▶ [Task goal] Of the entries below, return only those lines from the line with "M 424,3 L 442,3" to the line with "M 1191,41 L", exactly, both included.

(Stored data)
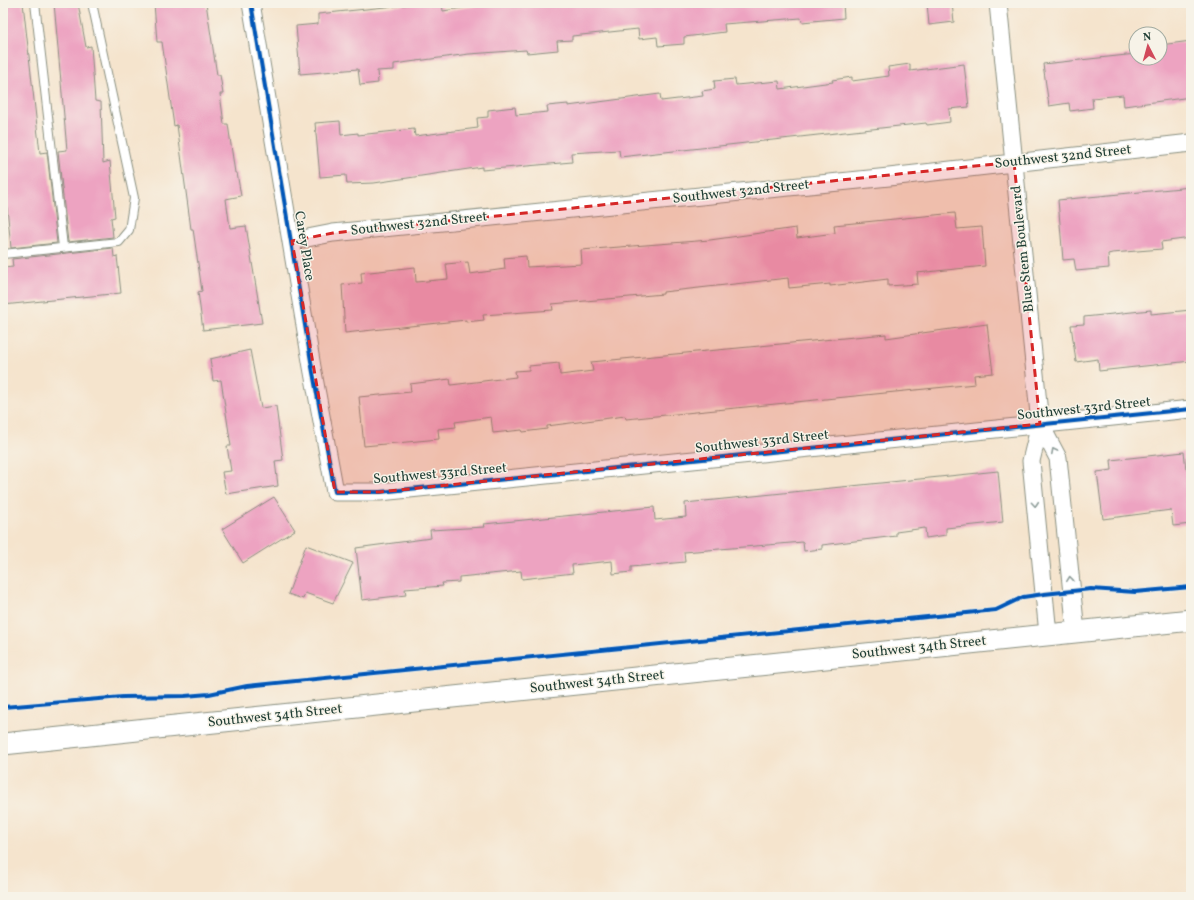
<svg xmlns="http://www.w3.org/2000/svg" width="1194" height="900" font-family="Vollkorn,serif">
	<style>
		.building { fill: #eda3c1 }
		.lines { fill: none; stroke-linecap: round; stroke-linejoin: round }
		.service-casing { stroke: #8a9080; stroke-width: 10 }
		.minor-casing { stroke: #8a9080; stroke-width: 19 }
		.tertiary-casing { stroke: #8a9080; stroke-width: 23 }
		.service { stroke: #fff; stroke-width: 8 }
		.minor { stroke: #fff; stroke-width: 17 }
		.tertiary { stroke: #fff; stroke-width: 21 }
		.cycleway-casing { stroke: #f7f3e8; stroke-width: 6 }
		.cycleway { stroke: #0057b8; stroke-width: 4 }
		.oneway { stroke: #8f9e9a }
		.marked { fill: #d62828; fill-opacity: 0.2; stroke: #d62828; stroke-width: 3; stroke-dasharray: 8 5; stroke-linejoin: round }
		.labels { text-anchor: middle; dominant-baseline: central; stroke-width: 3; stroke-linejoin: round; paint-order: stroke }
		.street-label { font-size: 14px; fill: #1f3d34; stroke: #f7f3e8 }
	</style>
	<rect width="100%" height="100%" fill="#f7f3e8"/>
	<filter id="ink" filterUnits="userSpaceOnUse"><feTurbulence type="fractalNoise" baseFrequency=".025" numOctaves="2"/><feDisplacementMap in="SourceGraphic" scale="8" xChannelSelector="R" yChannelSelector="G"/><feConvolveMatrix kernelMatrix="1 2 1 2 8 2 1 2 1" color-interpolation-filters="sRGB"/></filter>
	<filter id="wash" filterUnits="userSpaceOnUse"><feTurbulence type="fractalNoise" baseFrequency=".012" numOctaves="4" result="noise"/><feDisplacementMap in="SourceGraphic" scale="16" xChannelSelector="R" yChannelSelector="G"/><feGaussianBlur stdDeviation="0.9" result="paint"/><feColorMatrix in="noise" values="0 0 0 0 0 0 0 0 0 0 0 0 0 0 0 0 0 1.4 0 .05"/><feComposite in="paint" operator="in"/></filter>
	<g filter="url(#wash)">
		<rect width="100%" height="100%" fill="#f5e4cd"/>
		<g id="blocks">
			<path class="building" d="M 3,3 L 23,3 L 40,153 L 47,152 L 57,243 L 11,248 L 3,166 Z
				M 54,3 L 78,3 L 86,47 L 91,46 L 95,101 L 101,102 L 103,163 L 110,161 L 115,217 L 111,218 L 113,237 L 68,242 L 58,151 L 67,150 Z
				M 154,3 L 206,3 L 217,75 L 220,75 L 223,94 L 220,94 L 224,124 L 228,124 L 235,173 L 237,173 L 241,196 L 226,199 L 230,228 L 246,226 L 262,323 L 203,330 L 198,292 L 202,291 L 193,229 L 191,229 L 177,125 L 174,126 L 162,42 L 157,42 Z
				M 424,3 L 442,3 L 443,11 L 475,6 L 475,3 L 843,3 L 844,18 L 802,22 L 801,18 L 724,24 L 725,32 L 684,37 L 684,44 L 658,46 L 657,37 L 639,39 L 638,29 L 572,36 L 572,40 L 557,41 L 558,50 L 527,53 L 526,50 L 469,54 L 394,64 L 394,70 L 377,71 L 378,83 L 360,85 L 358,69 L 300,74 L 296,26 L 318,24 L 318,14 Z
				M 927,3 L 952,3 L 954,22 L 929,25 Z
				M 1191,41 L 1191,97 L 1124,106 L 1123,95 L 1092,98 L 1093,108 L 1070,111 L 1069,103 L 1049,106 L 1043,64 L 1136,54 L 1136,58 L 1160,58 L 1160,45 Z
				M 910,64 L 910,71 L 964,64 L 969,107 L 949,109 L 950,122 L 927,125 L 926,123 L 620,157 L 619,150 L 571,153 L 572,162 L 482,170 L 482,167 L 374,183 L 347,184 L 346,175 L 320,177 L 315,123 L 340,121 L 341,135 L 358,133 L 358,135 L 414,129 L 415,136 L 478,128 L 477,118 L 488,117 L 488,110 L 515,107 L 516,115 L 548,112 L 547,106 L 568,104 L 568,106 L 660,94 L 661,101 L 703,96 L 702,91 L 715,89 L 714,81 L 735,79 L 736,85 L 779,81 L 780,89 L 833,82 L 832,80 L 852,77 L 852,81 L 889,76 L 888,67 Z
				M 1191,187 L 1191,238 L 1161,242 L 1162,249 L 1112,253 L 1108,254 L 1109,268 L 1076,271 L 1074,259 L 1063,260 L 1058,200 Z
				M 955,213 L 957,229 L 982,227 L 985,266 L 917,273 L 918,284 L 888,286 L 888,279 L 830,286 L 830,284 L 789,288 L 788,278 L 663,292 L 663,294 L 552,304 L 553,310 L 483,315 L 484,320 L 466,322 L 466,320 L 345,333 L 342,285 L 362,283 L 361,273 L 415,267 L 416,282 L 448,279 L 446,264 L 468,262 L 470,274 L 505,269 L 504,258 L 526,256 L 527,267 L 582,264 L 581,250 L 710,240 L 796,228 L 797,238 L 835,233 L 834,225 Z
				M 113,248 L 114,257 L 117,256 L 121,293 L 3,305 L 3,268 L 13,267 L 12,259 Z
				M 1151,310 L 1151,314 L 1191,310 L 1191,361 L 1099,371 L 1098,359 L 1076,362 L 1071,325 L 1084,324 L 1084,317 Z
				M 987,324 L 993,373 L 974,375 L 975,384 L 626,419 L 625,416 L 547,426 L 547,429 L 523,432 L 522,430 L 493,433 L 491,417 L 455,422 L 456,427 L 438,429 L 439,439 L 364,446 L 359,397 L 411,392 L 410,384 L 450,379 L 451,385 L 516,377 L 515,371 L 529,370 L 529,366 L 559,363 L 560,375 L 593,371 L 591,362 L 886,334 L 886,338 Z
				M 250,350 L 261,408 L 276,406 L 283,460 L 275,461 L 278,486 L 226,494 L 222,472 L 231,471 L 227,446 L 231,446 L 221,380 L 213,381 L 210,359 Z
				M 1184,452 L 1186,469 L 1191,468 L 1191,524 L 1173,526 L 1171,510 L 1103,519 L 1097,472 L 1112,470 L 1111,460 Z
				M 998,471 L 1003,522 L 946,528 L 946,535 L 926,538 L 925,528 L 896,532 L 896,536 L 822,545 L 822,549 L 804,551 L 803,542 L 684,552 L 685,562 L 631,567 L 631,572 L 613,574 L 612,561 L 572,565 L 573,573 L 522,579 L 521,571 L 459,577 L 459,582 L 442,583 L 443,586 L 405,589 L 406,595 L 362,600 L 356,548 L 431,538 L 430,530 L 485,527 L 484,524 L 654,507 L 655,520 L 686,517 L 685,503 Z
				M 274,497 L 295,530 L 243,563 L 222,529 Z
				M 306,545 L 353,563 L 333,603 L 305,593 L 303,599 L 288,594 Z"/>
		</g>
	</g>
	<g filter="url(#ink)">
		<use href="#blocks" fill-opacity="0" stroke="#8a9080" stroke-width="1"/>
		<g class="lines">
			<g class="service-casing">
				<path id="service" d="M 35,3 L 63,247
					M 3,254 L 119,242 L 129,230 L 134,198 L 92,3"/>
			</g>
			<g class="minor-casing">
				<path id="minor" d="M 251,3 L 312,367 L 335,492 L 380,492 L 1191,409
					M 998,3 L 1040,424 L 1031,461 L 1048,634
					M 292,241 L 333,233 L 889,177 L 1191,143
					M 1040,424 L 1058,458 L 1076,632"/>
			</g>
			<g class="tertiary-casing">
				<path id="tertiary" d="M 3,744 L 1191,620"/>
			</g>
			<use href="#service" class="service"/>
			<use href="#minor" class="minor"/>
			<use href="#tertiary" class="tertiary"/>
			<g class="cycleway-casing">
				<path id="cycleway" d="M 251,3 L 312,367 L 335,492 L 380,492 L 1191,409
					M 3,707 L 123,697 L 185,696 L 209,694 L 247,686 L 996,610 L 1023,597 L 1044,594 L 1091,589 L 1135,592 L 1191,587"/>
			</g>
			<use href="#cycleway" class="cycleway"/>
		</g>
		<defs><path id="oneway-chevron" d="M-2-3.5L2.5 0L-2 3.5" fill="none" stroke-width="1.6" stroke-linecap="round" stroke-linejoin="round"/></defs>
		<g class="oneway">
			<use href="#oneway-chevron" transform="translate(1054 451) rotate(-117)"/>
			<use href="#oneway-chevron" transform="translate(1035 504) rotate(85)"/>
			<use href="#oneway-chevron" transform="translate(1070 579) rotate(-96)"/>
		</g>
	</g>
	<path class="marked" d="M 1014,162 L 1040,424 L 380,492 L 335,492 L 292,241 L 333,233 Z"/>
	<g class="labels">
		<g class="street-label">
			<text transform="translate(1063 157) rotate(-6)">Southwest 32nd Street</text>
			<text transform="translate(741 192) rotate(-6)">Southwest 32nd Street</text>
			<text transform="translate(419 224) rotate(-6)">Southwest 32nd Street</text>
			<text transform="translate(304 246) rotate(81)">Carey Place</text>
			<text transform="translate(1023 249) rotate(-96)">Blue Stem Boulevard</text>
			<text transform="translate(1084 409) rotate(-6)">Southwest 33rd Street</text>
			<text transform="translate(762 442) rotate(-6)">Southwest 33rd Street</text>
			<text transform="translate(440 474) rotate(-5)">Southwest 33rd Street</text>
			<text transform="translate(919 648) rotate(-6)">Southwest 34th Street</text>
			<text transform="translate(597 682) rotate(-6)">Southwest 34th Street</text>
			<text transform="translate(275 716) rotate(-6)">Southwest 34th Street</text>
		</g>
	</g>
	<rect width="1194" height="900" fill="none" stroke="#f7f3e8" stroke-width="16"/>
	<g transform="translate(1148 46) rotate(354)"><circle r="19" fill="#f7f3e8" stroke="#a1aaa0"/>
	<path d="M0-3L7 15L0 10L-7 15Z" fill="#d1495b"/>
	<text y="-6" font-size="11" font-weight="bold" text-anchor="middle" fill="#1f3d34">N</text>
	</g>
</svg>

▶ [Expected output]
				M 424,3 L 442,3 L 443,11 L 475,6 L 475,3 L 843,3 L 844,18 L 802,22 L 801,18 L 724,24 L 725,32 L 684,37 L 684,44 L 658,46 L 657,37 L 639,39 L 638,29 L 572,36 L 572,40 L 557,41 L 558,50 L 527,53 L 526,50 L 469,54 L 394,64 L 394,70 L 377,71 L 378,83 L 360,85 L 358,69 L 300,74 L 296,26 L 318,24 L 318,14 Z
				M 927,3 L 952,3 L 954,22 L 929,25 Z
				M 1191,41 L 1191,97 L 1124,106 L 1123,95 L 1092,98 L 1093,108 L 1070,111 L 1069,103 L 1049,106 L 1043,64 L 1136,54 L 1136,58 L 1160,58 L 1160,45 Z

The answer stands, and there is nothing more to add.